Thanks to both of you-that is exactly what I needed to know-how to do the very first thing-I should have asked it as that. 

So I tried this with the dog I thought might have a hard time getting the clicker-Mariele with the head injury. And I was wrong. After about 5 clicks she started doing sits and downs automatically to see if that would get her a click and a treat-I was astounded. She was staring at the clicker too-I am not sure if that is right or not-but it was cute. Like click, dangit! It may be like with kids and learning styles-this might be the thing that really helps her learn more easily (if I can learn it myself). 

I think Bruno might like this. That is who I got it for, for his excessive barking. He's a yippy dog, sad to say. But very quick and likes things moving fast. 

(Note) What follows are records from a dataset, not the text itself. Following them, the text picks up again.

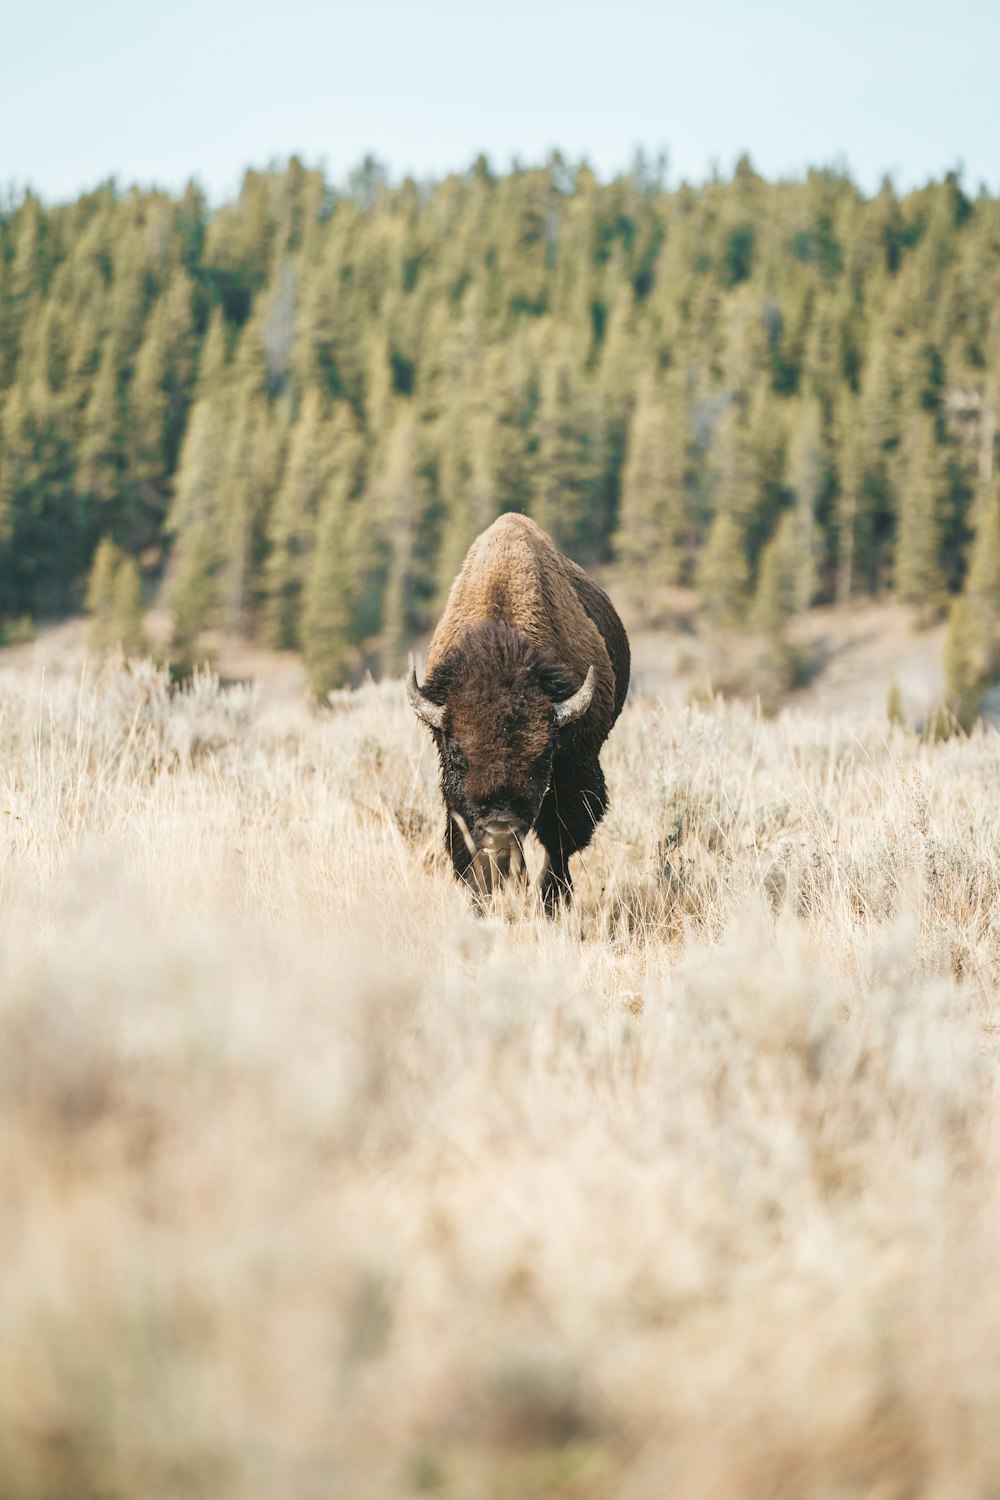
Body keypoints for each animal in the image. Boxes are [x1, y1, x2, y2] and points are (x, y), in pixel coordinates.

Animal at [404, 516, 626, 906]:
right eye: (457, 755)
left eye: (544, 758)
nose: (500, 835)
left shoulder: (576, 768)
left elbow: (560, 840)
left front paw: (553, 899)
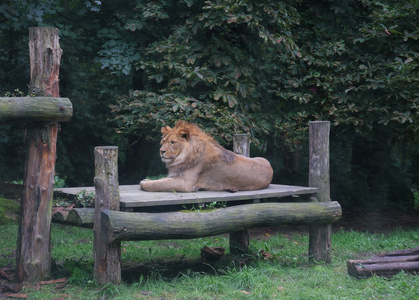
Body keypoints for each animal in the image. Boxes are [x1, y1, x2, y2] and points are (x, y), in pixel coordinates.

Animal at [139, 121, 274, 193]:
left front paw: (144, 183)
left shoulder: (185, 183)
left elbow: (158, 184)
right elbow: (161, 180)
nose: (161, 151)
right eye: (163, 141)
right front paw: (148, 179)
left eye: (172, 142)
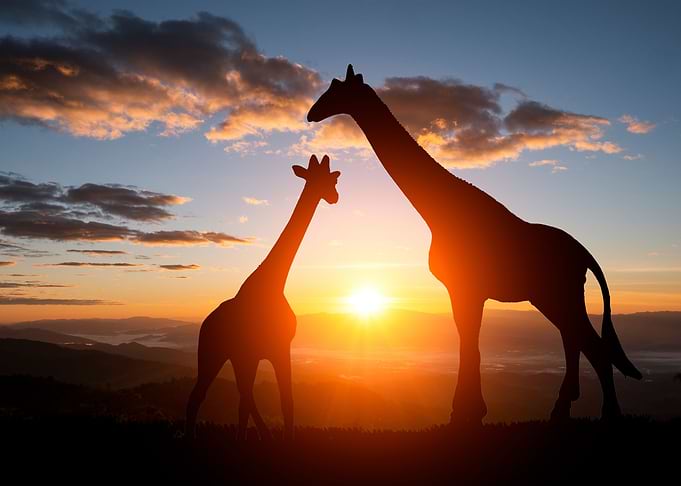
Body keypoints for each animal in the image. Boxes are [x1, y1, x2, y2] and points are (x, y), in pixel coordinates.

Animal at [185, 155, 340, 440]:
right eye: (330, 180)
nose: (335, 197)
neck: (273, 284)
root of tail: (205, 324)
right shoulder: (274, 349)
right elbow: (280, 401)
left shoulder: (267, 351)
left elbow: (278, 400)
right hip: (212, 352)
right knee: (202, 396)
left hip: (236, 357)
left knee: (242, 395)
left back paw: (262, 434)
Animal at [307, 65, 641, 425]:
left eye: (336, 90)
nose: (311, 114)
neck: (439, 211)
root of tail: (586, 256)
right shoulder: (467, 291)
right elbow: (470, 343)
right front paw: (470, 410)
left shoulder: (465, 288)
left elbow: (469, 345)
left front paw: (464, 413)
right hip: (553, 298)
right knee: (574, 340)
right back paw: (562, 409)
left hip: (559, 295)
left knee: (591, 345)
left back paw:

The mouth clicking has worked wonders with Anna, so I am excited to start this with the rest of the group. Glad I saw this thread because the problem has been how noisy the clickers are (for all of us).


----------



## Spiritsmam (Nov 10, 2007)

So I had an old style clicker that I started off training Sam with. Then I bought one of Karen Pryor's clicker training kit complete with an i-click. I tried it with Sam and he gave me what I can only describe as a "you must be kidding" look, turning round and walking away. I tried starting again to condition him to the new clicker but he wasn't having any of it. I eventually gave up, went back to the older, louder clicker and he was right there at my feet!


----------



## JeanKBBMMMAAN (May 11, 2005)

HA! My dogs ran and hid! Did I mention that none appear to have been bred for temperament?







I







them.


----------



## DancingCavy (Feb 19, 2001)

Awww Jean. You made me blush.









If you find your guys are watching the clicker too much, you can put it behind your back when you're working. That way they focus on you and not the clicker.

I'm so glad to hear it's working so well already. Told you those lightbulbs would turn on.


----------